● **The task**
For the listing below, output exactly the lines from the line with "ring tip: (144, 225)" up to and including the line with "middle mcp: (228, 255)", and no other lines.

● **Material for the task**
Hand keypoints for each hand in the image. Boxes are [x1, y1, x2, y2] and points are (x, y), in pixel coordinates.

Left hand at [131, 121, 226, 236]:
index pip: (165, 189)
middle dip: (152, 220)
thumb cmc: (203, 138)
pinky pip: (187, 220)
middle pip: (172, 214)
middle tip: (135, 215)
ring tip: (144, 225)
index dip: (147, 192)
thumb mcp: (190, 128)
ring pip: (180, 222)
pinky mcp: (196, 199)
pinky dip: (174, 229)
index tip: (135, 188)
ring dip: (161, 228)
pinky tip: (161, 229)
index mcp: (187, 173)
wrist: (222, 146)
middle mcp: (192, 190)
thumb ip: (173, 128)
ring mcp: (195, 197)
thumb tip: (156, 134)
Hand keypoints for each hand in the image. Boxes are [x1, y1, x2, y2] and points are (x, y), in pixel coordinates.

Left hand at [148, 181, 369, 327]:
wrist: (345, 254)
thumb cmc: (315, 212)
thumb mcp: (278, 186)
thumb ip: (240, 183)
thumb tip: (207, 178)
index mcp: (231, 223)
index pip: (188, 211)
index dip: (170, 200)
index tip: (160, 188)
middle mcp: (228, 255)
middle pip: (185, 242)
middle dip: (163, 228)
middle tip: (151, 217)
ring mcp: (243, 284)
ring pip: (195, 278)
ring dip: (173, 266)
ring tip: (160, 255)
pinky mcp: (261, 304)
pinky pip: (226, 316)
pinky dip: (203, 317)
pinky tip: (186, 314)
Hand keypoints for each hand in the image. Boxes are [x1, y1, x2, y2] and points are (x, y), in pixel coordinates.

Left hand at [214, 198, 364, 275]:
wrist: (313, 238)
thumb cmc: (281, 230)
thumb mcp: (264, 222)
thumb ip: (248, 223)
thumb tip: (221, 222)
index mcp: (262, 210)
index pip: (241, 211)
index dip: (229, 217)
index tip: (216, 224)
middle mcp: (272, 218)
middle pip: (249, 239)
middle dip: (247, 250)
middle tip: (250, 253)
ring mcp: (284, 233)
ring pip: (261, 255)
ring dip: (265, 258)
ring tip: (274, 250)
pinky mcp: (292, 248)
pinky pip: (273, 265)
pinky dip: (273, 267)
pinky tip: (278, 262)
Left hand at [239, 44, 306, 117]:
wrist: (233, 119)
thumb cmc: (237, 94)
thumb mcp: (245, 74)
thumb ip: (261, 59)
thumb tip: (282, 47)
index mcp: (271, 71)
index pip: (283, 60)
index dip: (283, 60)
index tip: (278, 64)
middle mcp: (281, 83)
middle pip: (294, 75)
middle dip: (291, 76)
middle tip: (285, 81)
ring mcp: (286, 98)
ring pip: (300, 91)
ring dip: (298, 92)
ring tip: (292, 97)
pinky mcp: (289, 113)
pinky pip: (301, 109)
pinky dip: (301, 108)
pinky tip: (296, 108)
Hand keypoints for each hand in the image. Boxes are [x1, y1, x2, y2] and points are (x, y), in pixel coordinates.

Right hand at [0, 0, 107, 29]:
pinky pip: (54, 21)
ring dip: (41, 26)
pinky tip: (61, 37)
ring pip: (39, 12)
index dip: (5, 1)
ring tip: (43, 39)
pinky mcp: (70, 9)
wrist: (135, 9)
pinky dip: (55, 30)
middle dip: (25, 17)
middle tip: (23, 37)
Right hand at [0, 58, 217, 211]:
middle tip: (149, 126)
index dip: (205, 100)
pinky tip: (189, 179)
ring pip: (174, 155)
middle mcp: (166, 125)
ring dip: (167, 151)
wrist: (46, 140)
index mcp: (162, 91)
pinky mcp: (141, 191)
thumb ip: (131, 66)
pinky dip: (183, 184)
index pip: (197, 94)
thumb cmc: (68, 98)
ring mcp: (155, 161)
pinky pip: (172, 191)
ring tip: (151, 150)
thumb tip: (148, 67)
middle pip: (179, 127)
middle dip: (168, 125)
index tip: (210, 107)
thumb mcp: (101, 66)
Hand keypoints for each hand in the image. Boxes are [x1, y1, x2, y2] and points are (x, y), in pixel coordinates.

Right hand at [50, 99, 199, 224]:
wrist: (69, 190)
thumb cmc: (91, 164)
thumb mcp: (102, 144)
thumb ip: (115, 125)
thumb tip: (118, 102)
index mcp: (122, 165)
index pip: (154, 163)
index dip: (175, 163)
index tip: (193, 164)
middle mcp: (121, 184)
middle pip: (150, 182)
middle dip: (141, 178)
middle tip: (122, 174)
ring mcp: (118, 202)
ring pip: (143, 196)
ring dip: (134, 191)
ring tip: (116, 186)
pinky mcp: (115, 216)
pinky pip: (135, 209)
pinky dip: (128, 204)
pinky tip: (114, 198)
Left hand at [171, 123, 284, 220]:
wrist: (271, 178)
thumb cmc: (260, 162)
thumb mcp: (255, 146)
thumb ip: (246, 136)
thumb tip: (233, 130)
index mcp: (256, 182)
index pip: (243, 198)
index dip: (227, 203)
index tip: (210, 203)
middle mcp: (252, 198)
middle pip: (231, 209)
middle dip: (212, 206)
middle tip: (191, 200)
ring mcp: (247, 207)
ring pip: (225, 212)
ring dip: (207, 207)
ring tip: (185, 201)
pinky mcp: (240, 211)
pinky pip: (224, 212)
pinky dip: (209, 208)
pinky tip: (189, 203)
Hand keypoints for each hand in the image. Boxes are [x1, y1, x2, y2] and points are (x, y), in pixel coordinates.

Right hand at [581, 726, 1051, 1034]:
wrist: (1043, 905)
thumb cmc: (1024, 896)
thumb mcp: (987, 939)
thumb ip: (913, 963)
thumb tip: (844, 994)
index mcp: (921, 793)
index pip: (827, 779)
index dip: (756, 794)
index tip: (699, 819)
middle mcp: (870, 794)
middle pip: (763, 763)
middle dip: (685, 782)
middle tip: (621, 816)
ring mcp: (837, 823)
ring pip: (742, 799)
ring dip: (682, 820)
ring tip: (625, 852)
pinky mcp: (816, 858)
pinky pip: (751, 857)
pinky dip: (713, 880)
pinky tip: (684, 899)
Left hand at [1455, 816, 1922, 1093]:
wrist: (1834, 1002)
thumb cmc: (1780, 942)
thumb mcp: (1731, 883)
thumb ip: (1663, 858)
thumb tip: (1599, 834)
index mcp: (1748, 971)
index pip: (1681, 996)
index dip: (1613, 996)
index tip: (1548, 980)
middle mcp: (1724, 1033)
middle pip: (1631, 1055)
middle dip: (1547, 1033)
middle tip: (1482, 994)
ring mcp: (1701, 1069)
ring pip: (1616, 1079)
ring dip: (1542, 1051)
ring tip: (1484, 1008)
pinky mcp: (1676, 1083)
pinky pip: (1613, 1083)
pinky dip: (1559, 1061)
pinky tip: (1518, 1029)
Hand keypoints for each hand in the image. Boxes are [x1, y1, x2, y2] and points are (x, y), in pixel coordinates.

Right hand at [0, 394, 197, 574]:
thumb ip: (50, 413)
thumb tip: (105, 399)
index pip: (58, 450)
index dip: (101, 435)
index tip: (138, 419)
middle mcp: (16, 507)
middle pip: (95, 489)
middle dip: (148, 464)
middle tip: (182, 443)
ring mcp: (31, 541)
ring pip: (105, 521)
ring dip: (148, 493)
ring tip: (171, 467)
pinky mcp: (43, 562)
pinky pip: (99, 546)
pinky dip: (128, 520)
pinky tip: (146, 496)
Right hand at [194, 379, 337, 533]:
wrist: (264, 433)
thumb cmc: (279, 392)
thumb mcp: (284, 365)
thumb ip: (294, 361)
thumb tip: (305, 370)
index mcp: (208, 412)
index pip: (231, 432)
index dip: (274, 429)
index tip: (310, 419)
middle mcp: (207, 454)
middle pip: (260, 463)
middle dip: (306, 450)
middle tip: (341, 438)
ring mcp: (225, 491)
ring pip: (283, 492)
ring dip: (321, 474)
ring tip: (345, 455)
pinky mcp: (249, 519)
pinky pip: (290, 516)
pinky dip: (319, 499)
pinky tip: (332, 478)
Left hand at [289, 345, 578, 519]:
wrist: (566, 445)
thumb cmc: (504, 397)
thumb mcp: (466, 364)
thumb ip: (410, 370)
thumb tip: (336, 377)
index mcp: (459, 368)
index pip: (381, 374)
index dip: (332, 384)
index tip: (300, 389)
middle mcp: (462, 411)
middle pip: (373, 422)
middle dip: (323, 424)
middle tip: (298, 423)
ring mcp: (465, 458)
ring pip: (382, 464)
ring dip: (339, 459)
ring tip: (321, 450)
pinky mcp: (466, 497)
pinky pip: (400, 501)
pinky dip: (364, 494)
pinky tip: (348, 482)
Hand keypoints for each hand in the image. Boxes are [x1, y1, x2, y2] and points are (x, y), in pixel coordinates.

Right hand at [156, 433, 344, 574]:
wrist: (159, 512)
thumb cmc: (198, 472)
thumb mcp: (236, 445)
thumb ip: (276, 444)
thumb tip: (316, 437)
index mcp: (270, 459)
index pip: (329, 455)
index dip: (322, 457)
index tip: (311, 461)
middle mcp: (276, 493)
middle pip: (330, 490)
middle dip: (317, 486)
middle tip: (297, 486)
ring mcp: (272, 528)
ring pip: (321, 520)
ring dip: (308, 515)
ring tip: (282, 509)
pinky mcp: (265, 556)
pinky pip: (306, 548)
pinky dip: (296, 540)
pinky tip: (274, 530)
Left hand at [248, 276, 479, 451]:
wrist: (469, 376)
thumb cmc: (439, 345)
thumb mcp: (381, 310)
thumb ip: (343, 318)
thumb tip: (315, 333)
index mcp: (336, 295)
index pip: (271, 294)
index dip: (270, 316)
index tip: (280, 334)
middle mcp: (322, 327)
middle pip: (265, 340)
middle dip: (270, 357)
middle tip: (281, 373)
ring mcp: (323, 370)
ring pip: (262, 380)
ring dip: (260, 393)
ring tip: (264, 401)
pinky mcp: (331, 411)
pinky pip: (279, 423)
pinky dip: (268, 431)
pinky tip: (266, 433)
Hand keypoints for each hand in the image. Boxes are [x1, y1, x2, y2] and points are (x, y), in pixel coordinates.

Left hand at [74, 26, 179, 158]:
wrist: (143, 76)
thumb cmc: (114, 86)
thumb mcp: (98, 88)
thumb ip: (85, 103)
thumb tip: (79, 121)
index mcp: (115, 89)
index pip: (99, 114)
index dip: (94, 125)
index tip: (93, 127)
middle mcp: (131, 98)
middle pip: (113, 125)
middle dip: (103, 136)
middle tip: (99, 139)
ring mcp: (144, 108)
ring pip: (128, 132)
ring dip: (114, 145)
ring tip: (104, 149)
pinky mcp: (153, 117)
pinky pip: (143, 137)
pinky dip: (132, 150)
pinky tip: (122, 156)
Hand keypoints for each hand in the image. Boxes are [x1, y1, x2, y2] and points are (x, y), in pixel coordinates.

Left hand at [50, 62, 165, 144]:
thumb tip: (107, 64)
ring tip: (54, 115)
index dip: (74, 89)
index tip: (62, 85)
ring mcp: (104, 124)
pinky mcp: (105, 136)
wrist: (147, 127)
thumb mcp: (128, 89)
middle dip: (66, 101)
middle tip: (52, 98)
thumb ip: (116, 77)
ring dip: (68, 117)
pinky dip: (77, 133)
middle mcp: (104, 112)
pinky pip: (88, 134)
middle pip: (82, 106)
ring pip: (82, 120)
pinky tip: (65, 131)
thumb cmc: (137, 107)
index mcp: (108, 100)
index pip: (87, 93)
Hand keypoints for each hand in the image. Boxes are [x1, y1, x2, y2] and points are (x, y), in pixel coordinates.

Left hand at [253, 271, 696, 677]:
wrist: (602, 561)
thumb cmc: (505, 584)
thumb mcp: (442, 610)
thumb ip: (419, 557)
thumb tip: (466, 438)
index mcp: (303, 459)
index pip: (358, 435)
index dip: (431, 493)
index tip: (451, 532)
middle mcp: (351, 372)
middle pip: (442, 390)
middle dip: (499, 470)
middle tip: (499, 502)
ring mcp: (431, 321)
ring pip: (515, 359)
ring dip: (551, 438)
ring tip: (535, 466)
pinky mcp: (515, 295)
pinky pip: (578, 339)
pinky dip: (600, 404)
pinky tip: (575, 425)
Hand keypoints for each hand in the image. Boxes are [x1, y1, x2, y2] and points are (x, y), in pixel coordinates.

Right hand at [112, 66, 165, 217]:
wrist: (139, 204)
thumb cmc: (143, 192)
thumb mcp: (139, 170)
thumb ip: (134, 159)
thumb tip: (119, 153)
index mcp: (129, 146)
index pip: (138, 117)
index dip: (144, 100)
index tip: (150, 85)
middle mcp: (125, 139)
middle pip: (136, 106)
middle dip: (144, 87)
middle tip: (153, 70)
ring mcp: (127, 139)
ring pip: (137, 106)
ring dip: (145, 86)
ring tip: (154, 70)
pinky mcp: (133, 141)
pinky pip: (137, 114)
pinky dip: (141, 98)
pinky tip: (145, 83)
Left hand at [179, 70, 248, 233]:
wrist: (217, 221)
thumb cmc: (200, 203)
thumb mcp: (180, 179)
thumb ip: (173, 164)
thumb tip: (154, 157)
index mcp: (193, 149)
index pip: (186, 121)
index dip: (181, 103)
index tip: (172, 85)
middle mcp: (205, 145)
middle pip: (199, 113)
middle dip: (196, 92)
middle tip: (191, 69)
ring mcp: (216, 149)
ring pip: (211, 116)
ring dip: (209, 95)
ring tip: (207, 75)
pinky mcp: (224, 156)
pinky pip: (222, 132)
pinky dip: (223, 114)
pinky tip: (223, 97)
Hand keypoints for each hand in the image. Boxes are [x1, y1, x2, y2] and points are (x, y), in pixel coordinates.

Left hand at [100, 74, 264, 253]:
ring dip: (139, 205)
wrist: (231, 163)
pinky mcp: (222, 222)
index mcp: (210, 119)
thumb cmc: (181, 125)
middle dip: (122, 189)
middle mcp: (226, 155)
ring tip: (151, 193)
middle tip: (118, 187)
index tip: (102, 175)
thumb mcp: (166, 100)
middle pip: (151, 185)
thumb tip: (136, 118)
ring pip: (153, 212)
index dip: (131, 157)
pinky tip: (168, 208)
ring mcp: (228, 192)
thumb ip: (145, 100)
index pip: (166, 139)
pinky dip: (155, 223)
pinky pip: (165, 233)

● **Solution to the problem**
ring tip: (144, 225)
index dip: (147, 192)
thumb mcp: (190, 128)
ring pip: (180, 222)
pinky mcp: (196, 199)
pinky dip: (174, 229)
index tip: (135, 188)
ring dip: (161, 228)
pinky tip: (161, 229)
index mcp: (187, 173)
wrist: (222, 146)
middle mcp: (192, 190)
thumb ip: (173, 128)
ring mcp: (195, 197)
thumb tip: (156, 134)
Hand keypoints for each hand in the image. Boxes are [x1, y1, x2, y2] and points are (x, y), in pixel coordinates.

Left hand at [148, 181, 369, 327]:
wrist: (345, 254)
thumb cmc: (315, 212)
thumb mcp: (278, 186)
thumb ip: (240, 183)
thumb tip: (207, 178)
index mcp: (231, 223)
index pip: (188, 211)
index dip: (170, 200)
index tip: (160, 188)
middle mcp: (228, 255)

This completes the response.